The Southern District of New York continued its investigation into the hush-money payments following Cohen’s guilty plea. In July 2019, however, the federal government indicated that it had “effectively concluded” the investigation and that future charges were unlikely—a development that the New York Times described as a likely “legal victory” for Trump.
This is the point at which the Manhattan District Attorney’s Office picked up the baton. Under District Attorney Cyrus Vance, the office began an investigation into the hush money payments that also expanded to include potential misconduct on the part of the Trump Organization. The latter prong of the investigation led to the Supreme Court case Trump v. Vance—concerning whether the district attorney could obtain the financial information of a sitting president in the course of a criminal investigation—and resulted, in July 2021, in the indictment of the organization and its Chief Financial Officer Allen Weisselberg on fraud charges. Trump himself was not charged.
Vance finished his term as district attorney in December 2021 and was succeeded by Bragg. Shortly after Bragg took office, two of the lead prosecutors working on the Trump case—one of whom, Mark Pomerantz, Vance had recruited specifically to investigate Trump—resigned, reportedly because Bragg had told them he was skeptical about the strength of their case against Trump. Following these high-profile departures, the case seemed to grind to a halt, though Bragg said publicly that the office was continuing to investigate. Pomerantz published a book in February 2023 making his case for a prosecution of Trump and criticizing Bragg for not moving forward with charges.

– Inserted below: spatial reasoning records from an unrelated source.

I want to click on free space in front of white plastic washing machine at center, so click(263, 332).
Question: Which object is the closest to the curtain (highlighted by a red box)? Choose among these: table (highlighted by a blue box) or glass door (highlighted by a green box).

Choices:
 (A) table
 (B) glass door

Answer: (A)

Pomerantz’s decision to air dirty laundry may create problems for the prosecution going forward: reviewing the book in the Washington Post, former federal prosecutor Andrew Weissmann speculated that “if charges are brought, this book is certainly going to be used in countless ways by the defense, including to claim selective prosecution, to try to change venues and to undermine government witnesses.”
At some point after Pomerantz’s departure, Bragg seemingly did a U-turn and decided to move forward with charges against Trump after all. It remains unclear what changed his mind. The Post suggested previously that it isn’t a question of smoking-gun new evidence, reporting that “It is unlikely that any new facts or witnesses have emerged since Cohen first publicly discussed the Daniels payment in 2018.”
More generally, the state case–despite not having materialized yet–has faced criticism on a number of bases. Some commentators have suggested that the statute of limitations has run, others that Bragg may not be able to show the requisite “intent to defraud” on Trump’s part, others that the matter should not be handled at the state level at all. Still others have suggested that it’s clearly politically motivated or that Bragg is creating a felony out of a misdemeanor.
In our judgment, all of the criticisms are premature. You can’t evaluate an indictment without access to the indictment. And you can’t condemn a prosecutor for pursuing a case you can’t read.
Hence, we encourage all commentators to refrain alike from triumphant claims that the rule of law has been vindicated or from clucking about witch hunts. There will be plenty of time for that later.